_추출된 텍스트_.
┄┄┄┄┄┄
[2023.09.30]드림핵 웹해킹 로드맵 수강 - 스테이지 3개

Command Injection

• Injection: 악의적인 데이터를 프로그램에 입력하여 이를 시스템 명령어, 코드, 데이터 베이스 쿼리 등으로 실행되게 하는 기법
• Command Injection: 이용자의 입력을 시스템 명령어로 실행하게 하는 취약점이며 명령어를 실행하는 함수에 이용자가 임의의 인자를 전달할 수 있을 때 발생
• Meta Character: 특수한 의미를 가진 문자
• Command Injection은 명령어를 실행하는 함수에 이용자가 임의의 인자를 전달할 수 있을 때 발생한다. 웹 개발 과정에서 시스템 함수를 사용하면 이용자의 입력을 소프트웨어의 인자로 전달할 수 있다. 그러나 이러한 시스템 함수를 사용할 때 이용자의 입력을 제대로 검사하지 않고 실행하게 되면 임의 명령어가 동작할 수 있다. 따라서 공격자는 이러한 취약점을 노려 임의 명령어를 실행할 수 있다. &&, ;, | 등의 메타 문자를 사용하여 여러 개의 명령어를 연속으로 실행시킬 수 있다.

• Command Injection의 취약점이 발생하는 원인은 단순하지만 치명적인 공격으로 이어질 수 있기에 개발자는 이용자의 입력을 반드시 검사해야하며, 시스템 함수의 사용을 되도록 자제할 필요가 있다.

 

File Vulnerability

• File Vulnerability(파일 취약점): 파일을 업로드하거나 다운로드 할 때 발생하는 취약점이며 업로드와 다운로드 과정에서 발생하는 취약점으로 구분됨
• File Upload Vulnerability(파일 업로드 취약점): 웹 서비스를 통해 이용자의 파일을 서버의 파일 시스템에 업로드하는 과정에서 발생하는 보안 취약점이며 이용자가 업로드될 파일의 이름을 임의로 정할 수 있을 때 발생한다. 이용자가 업로드될 파일의 이름을 임의로 정할 수 있을 때 발생한다. 파일 이름에 이용자의 이메일, 닉네임 등을 포함시키는 등의 소스 코드 패턴이 취약점을 발생시킬 수 있다.
• 파일 업로드 취약점은 크게 Path Traversal과 악성 파일 업로드로 분류할 수 있는데 Path Traversal 취약점은 특정 디렉터리에만 파일 업로드를 허용하는 등의 제약을 우회하여, 임의 디렉터리에 파일을 업로드할 수 있는 취약점을 의미한다. 아래의 사진은 Path Traversal 취약점이 존재하는 코드이다.

• 위의 코드 중 /fileUpload는 post의 요청을 받으면 클라이언트가 전송한 파일을 ./uploads에 저장한다. f.filename이라는 이용자가 입력한 파일 이름을 그대로 사용하기에 Path Traversal 취약점이 있다.
┄┄┄┄┄┄
_제공된 정보_.
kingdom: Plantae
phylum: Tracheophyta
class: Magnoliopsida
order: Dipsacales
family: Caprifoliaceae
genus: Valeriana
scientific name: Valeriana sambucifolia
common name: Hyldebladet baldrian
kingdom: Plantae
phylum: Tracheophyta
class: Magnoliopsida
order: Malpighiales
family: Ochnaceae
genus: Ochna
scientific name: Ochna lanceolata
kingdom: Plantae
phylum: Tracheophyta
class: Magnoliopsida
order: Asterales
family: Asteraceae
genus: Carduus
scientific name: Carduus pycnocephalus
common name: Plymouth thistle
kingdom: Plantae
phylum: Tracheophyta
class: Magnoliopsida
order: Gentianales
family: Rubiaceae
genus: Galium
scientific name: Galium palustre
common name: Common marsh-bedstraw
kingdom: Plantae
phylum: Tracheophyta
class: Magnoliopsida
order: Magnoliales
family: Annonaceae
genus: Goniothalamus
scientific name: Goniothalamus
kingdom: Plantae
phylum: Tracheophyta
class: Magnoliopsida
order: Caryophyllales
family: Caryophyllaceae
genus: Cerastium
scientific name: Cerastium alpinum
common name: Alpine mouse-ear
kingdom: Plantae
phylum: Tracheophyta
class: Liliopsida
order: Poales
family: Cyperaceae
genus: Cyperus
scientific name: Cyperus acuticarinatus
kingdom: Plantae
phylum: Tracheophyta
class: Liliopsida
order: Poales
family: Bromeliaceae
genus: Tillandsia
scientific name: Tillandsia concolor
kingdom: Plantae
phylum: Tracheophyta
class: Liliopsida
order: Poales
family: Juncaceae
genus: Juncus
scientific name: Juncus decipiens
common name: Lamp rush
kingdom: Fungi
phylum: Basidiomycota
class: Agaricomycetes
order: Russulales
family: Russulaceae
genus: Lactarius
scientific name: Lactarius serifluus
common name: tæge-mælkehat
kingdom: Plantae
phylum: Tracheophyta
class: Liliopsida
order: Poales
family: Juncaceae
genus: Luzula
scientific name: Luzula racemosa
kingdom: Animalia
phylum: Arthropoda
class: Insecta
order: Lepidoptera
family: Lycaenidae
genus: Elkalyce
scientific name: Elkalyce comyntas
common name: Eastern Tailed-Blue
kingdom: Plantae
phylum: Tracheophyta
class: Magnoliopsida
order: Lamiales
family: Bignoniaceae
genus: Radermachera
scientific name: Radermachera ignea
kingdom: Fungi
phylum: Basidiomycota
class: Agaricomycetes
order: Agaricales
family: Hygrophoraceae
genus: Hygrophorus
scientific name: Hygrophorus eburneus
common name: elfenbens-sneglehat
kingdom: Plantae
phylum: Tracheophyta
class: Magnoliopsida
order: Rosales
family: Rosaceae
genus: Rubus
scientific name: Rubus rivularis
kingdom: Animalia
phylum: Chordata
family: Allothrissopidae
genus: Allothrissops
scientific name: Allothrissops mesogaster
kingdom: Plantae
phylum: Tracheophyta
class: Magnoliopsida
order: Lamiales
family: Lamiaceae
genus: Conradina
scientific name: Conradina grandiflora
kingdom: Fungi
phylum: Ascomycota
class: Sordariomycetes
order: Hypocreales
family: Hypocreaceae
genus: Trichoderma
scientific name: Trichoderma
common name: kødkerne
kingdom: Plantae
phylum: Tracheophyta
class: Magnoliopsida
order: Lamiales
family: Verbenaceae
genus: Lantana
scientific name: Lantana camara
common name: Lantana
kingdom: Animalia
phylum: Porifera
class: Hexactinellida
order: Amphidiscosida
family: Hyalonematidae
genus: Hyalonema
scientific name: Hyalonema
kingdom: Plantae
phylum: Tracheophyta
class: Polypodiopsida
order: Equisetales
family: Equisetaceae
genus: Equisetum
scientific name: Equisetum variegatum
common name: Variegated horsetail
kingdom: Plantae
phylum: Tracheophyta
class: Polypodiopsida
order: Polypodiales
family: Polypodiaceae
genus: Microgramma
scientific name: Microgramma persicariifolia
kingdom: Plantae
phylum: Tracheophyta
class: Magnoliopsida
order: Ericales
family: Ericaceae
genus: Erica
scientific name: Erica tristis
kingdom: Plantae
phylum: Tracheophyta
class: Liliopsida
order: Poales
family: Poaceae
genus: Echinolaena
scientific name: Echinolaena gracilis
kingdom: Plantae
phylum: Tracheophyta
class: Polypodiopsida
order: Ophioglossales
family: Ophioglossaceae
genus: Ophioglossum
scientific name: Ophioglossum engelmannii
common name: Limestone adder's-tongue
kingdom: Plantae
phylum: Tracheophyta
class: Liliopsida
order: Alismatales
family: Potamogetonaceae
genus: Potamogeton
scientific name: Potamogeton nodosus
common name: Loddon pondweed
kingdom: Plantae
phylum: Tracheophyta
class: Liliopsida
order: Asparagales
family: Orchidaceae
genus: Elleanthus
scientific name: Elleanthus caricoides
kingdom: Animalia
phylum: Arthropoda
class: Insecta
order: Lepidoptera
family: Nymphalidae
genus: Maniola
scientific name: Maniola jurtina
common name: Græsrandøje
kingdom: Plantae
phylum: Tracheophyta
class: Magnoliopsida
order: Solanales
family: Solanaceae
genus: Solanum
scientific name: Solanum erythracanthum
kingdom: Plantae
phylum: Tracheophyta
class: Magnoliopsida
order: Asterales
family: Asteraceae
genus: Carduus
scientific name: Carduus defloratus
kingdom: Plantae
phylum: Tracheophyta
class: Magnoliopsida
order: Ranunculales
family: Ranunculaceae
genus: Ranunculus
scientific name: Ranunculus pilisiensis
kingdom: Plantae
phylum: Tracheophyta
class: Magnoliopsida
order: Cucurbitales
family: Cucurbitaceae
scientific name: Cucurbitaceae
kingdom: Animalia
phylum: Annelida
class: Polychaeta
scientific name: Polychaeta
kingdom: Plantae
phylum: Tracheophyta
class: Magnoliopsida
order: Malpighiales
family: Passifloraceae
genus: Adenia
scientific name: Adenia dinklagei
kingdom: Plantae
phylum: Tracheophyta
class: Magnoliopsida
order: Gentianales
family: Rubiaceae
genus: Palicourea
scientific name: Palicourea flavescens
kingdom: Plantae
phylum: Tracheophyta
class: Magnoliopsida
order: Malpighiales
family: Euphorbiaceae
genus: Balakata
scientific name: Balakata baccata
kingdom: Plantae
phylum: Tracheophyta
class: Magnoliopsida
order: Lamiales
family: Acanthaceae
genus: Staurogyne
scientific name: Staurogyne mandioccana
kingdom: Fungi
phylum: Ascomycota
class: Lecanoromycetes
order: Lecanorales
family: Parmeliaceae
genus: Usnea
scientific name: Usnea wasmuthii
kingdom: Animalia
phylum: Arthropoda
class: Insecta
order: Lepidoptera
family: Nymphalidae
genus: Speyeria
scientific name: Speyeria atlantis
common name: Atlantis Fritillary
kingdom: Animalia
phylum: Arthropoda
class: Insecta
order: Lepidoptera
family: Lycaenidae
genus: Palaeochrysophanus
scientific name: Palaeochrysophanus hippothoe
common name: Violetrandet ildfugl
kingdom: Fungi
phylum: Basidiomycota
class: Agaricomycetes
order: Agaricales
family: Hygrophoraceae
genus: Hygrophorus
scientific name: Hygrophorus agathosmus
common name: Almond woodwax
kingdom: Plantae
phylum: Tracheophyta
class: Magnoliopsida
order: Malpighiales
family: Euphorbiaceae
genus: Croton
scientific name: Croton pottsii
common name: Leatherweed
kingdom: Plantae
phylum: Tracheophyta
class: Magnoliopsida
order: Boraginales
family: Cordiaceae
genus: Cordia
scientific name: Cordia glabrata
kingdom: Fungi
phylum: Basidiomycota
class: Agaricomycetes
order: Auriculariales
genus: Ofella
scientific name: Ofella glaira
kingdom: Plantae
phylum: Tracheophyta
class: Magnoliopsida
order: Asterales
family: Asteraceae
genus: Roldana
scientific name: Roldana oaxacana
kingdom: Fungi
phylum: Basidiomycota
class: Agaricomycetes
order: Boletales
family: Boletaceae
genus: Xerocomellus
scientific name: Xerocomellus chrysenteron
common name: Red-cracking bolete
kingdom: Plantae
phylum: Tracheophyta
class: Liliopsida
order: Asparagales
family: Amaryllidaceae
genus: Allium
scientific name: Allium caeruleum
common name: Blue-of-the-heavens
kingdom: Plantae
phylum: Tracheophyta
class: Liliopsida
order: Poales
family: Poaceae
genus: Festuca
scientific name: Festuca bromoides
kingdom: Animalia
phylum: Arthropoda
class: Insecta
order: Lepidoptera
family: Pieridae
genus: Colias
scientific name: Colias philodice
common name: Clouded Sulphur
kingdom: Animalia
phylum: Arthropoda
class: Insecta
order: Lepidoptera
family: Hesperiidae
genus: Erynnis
┄┄┄┄┄┄
_과제 지시문_.
웹해킹 정리 글에서 "[2023.09.30]드림핵 웹해킹 로드맵"부터 "자제할 필요가 있다."까지를 한 글자도 바꾸지 말고 옮겨 적으세요. 기록은 이 작업에 쓰이지 않습니다.

_예제 풀이_.
[2023.09.30]드림핵 웹해킹 로드맵 수강 - 스테이지 3개

Command Injection

• Injection: 악의적인 데이터를 프로그램에 입력하여 이를 시스템 명령어, 코드, 데이터 베이스 쿼리 등으로 실행되게 하는 기법
• Command Injection: 이용자의 입력을 시스템 명령어로 실행하게 하는 취약점이며 명령어를 실행하는 함수에 이용자가 임의의 인자를 전달할 수 있을 때 발생
• Meta Character: 특수한 의미를 가진 문자
• Command Injection은 명령어를 실행하는 함수에 이용자가 임의의 인자를 전달할 수 있을 때 발생한다. 웹 개발 과정에서 시스템 함수를 사용하면 이용자의 입력을 소프트웨어의 인자로 전달할 수 있다. 그러나 이러한 시스템 함수를 사용할 때 이용자의 입력을 제대로 검사하지 않고 실행하게 되면 임의 명령어가 동작할 수 있다. 따라서 공격자는 이러한 취약점을 노려 임의 명령어를 실행할 수 있다. &&, ;, | 등의 메타 문자를 사용하여 여러 개의 명령어를 연속으로 실행시킬 수 있다.

• Command Injection의 취약점이 발생하는 원인은 단순하지만 치명적인 공격으로 이어질 수 있기에 개발자는 이용자의 입력을 반드시 검사해야하며, 시스템 함수의 사용을 되도록 자제할 필요가 있다.